Ms Homer runs online consulting business FiPPeT which helps small business operators and tradesmen set up digital platforms.
She has clients all over Australia and had to reschedule a consultation.
"I'm lucky my client was OK with it on Friday,” she said.
"It's not a good look when you have to ring clients and say to them, 'look I can't do this meeting today, we'll have to do it Monday' because the product I'm selling and using is an on-line system and it's not a good look if you can't use it."
Ms Homer, who said she rarely experienced service problems before switching from ADSL to the NBN, said a more genuine form of compensation would be to waive bills.
Friday’s outage affected access to NBN, ADSL and landline phone services.

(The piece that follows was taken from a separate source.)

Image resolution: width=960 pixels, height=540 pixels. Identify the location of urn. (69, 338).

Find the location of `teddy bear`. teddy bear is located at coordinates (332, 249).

Telstra’s service status said there was scheduled maintenance of its public switched telephone network scheduled for between May 20 and May 25, which would affect some home phone voice and data services.
Customers from Beechworth, Jindera, Barnawartha, Wodonga, Wangaratta and Albury joined thousands across Australia who took aim at Telstra on social media at the weekend.
“We have made significant progress overnight with restoration efforts and appreciate residual issues are taking longer than expected to resolve,” Telstra said on its Crowdsupport forum at 11:47am on Sunday.
While service returned to normal for most on the Border by Saturday, many subscribers were still offline on Sunday.
Mr Penn told Fairfax Media a review of "every aspect of the network" had been carried out which confirmed its "incredible strength and resilience".
He said Telstra would spend $25 million upgrading network monitoring tools and $25 million to speed up network recovery time.